Why We Are A Twelve-Week Program
Mental health services are typically covered by insurance plans only during a crisis. It is often up to the client or the provider to prove to an insurance company that they need the service now. Once the crisis is over, insurance companies usually stop paying for services. This system of reimbursement emphasizes payment for crisis management without addressing the underlying needs of a client that contribute to the crisis behavior.

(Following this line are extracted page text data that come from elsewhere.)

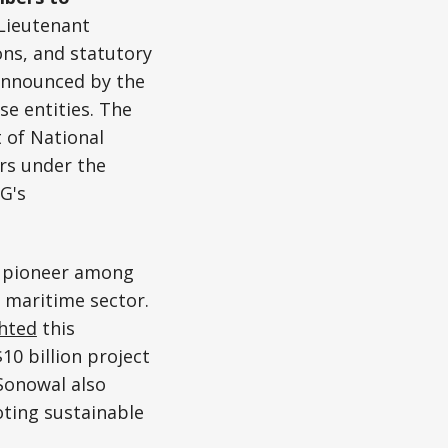
Lieutenant
ons, and statutory
 announced by the
e entities. The
 of National
ers under the
-G's
 a pioneer among
s maritime sector.
ghted
this
10 billion project
Sonowal also
ting sustainable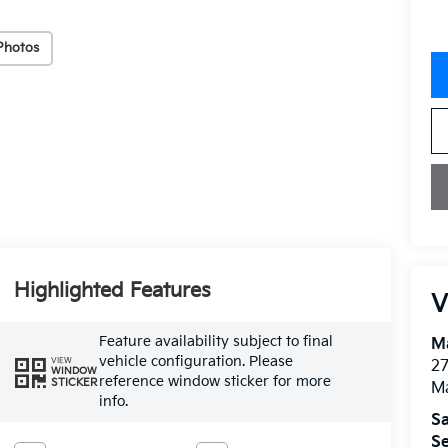
Photos
Highlighted Features
V
Feature availability subject to final
M
vehicle configuration. Please
VIEW
27
WINDOW
reference window sticker for more
STICKER
M
info.
Sa
Se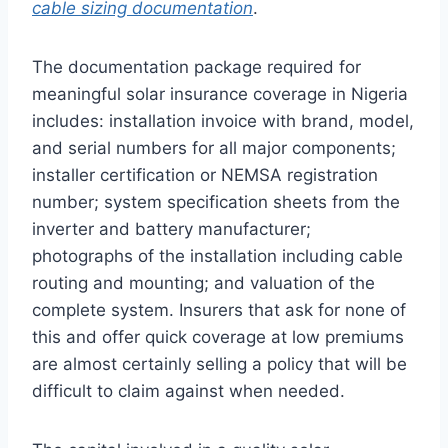
cable sizing documentation
.
The documentation package required for
meaningful solar insurance coverage in Nigeria
includes: installation invoice with brand, model,
and serial numbers for all major components;
installer certification or NEMSA registration
number; system specification sheets from the
inverter and battery manufacturer;
photographs of the installation including cable
routing and mounting; and valuation of the
complete system. Insurers that ask for none of
this and offer quick coverage at low premiums
are almost certainly selling a policy that will be
difficult to claim against when needed.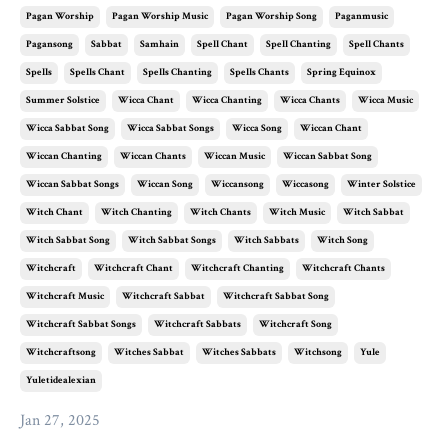
Pagan Worship
Pagan Worship Music
Pagan Worship Song
Paganmusic
Pagansong
Sabbat
Samhain
Spell Chant
Spell Chanting
Spell Chants
Spells
Spells Chant
Spells Chanting
Spells Chants
Spring Equinox
Summer Solstice
Wicca Chant
Wicca Chanting
Wicca Chants
Wicca Music
Wicca Sabbat Song
Wicca Sabbat Songs
Wicca Song
Wiccan Chant
Wiccan Chanting
Wiccan Chants
Wiccan Music
Wiccan Sabbat Song
Wiccan Sabbat Songs
Wiccan Song
Wiccansong
Wiccasong
Winter Solstice
Witch Chant
Witch Chanting
Witch Chants
Witch Music
Witch Sabbat
Witch Sabbat Song
Witch Sabbat Songs
Witch Sabbats
Witch Song
Witchcraft
Witchcraft Chant
Witchcraft Chanting
Witchcraft Chants
Witchcraft Music
Witchcraft Sabbat
Witchcraft Sabbat Song
Witchcraft Sabbat Songs
Witchcraft Sabbats
Witchcraft Song
Witchcraftsong
Witches Sabbat
Witches Sabbats
Witchsong
Yule
Yuletidealexian
Jan 27, 2025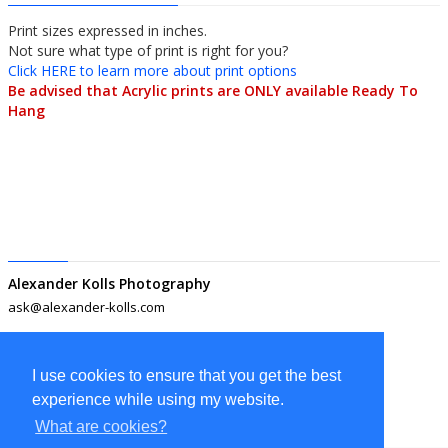
Print sizes expressed in inches.
Not sure what type of print is right for you?
Click HERE to learn more about print options
Be advised that Acrylic prints are ONLY available Ready To
Hang
Alexander Kolls Photography
ask@alexander-kolls.com
I use cookies to ensure that you get the best
experience while using my website.
What are cookies?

DBTeens NH aims to eliminate what Dialectical Behavior Therapy considers “Stage 1 behaviors”. This process includes decreasing life-threatening behaviors and increasing behavioral skills, as well as decreasing therapy-interfering behaviors and decreasing quality of life-interfering behaviors. We also begin addressing Stage 2 behaviors, which includes decreasing posttraumatic stress and chronic avoidance. We believe that without systematically targeting all of these areas, we are unable to make lasting change, and clients may revert to self-harm and suicidal behaviors when difficult experiences arise. We believe this pattern contributes to repeated psychiatric hospitalizations and suicide attempts.
We address these targets with a DBT-adherent program. This means that we provide all of the required modalities of DBT, which include:
- Individual therapy
- Skills coaching
- Group skills training
- Consultation team to staff members
These modalities address Stage 1 and Stage 2 targets. We also provide group skills training and coaching to parents or adult partners. These services are offered to help adults develop better ways of supporting their teens, as well as to improve adult-youth communication. DBTeens NH also offers daily structured opportunities for practice (morning and evening meetings) as well as daily reminders for practice with methods to ensure compliance. These additional services are intended to both assist with skill generalization and work on Stage 2 targets of avoidance and posttraumatic stress behaviors. Our morning and evening meetings ensure accountability, improve motivation to push through the avoidance, and address negative patterns of behavior.
This is a long description of why we need a program with a beginning, middle and end. Because of this, we cannot accept reimbursement solely for urgent needs; we require commitment to fund our twelve-week program.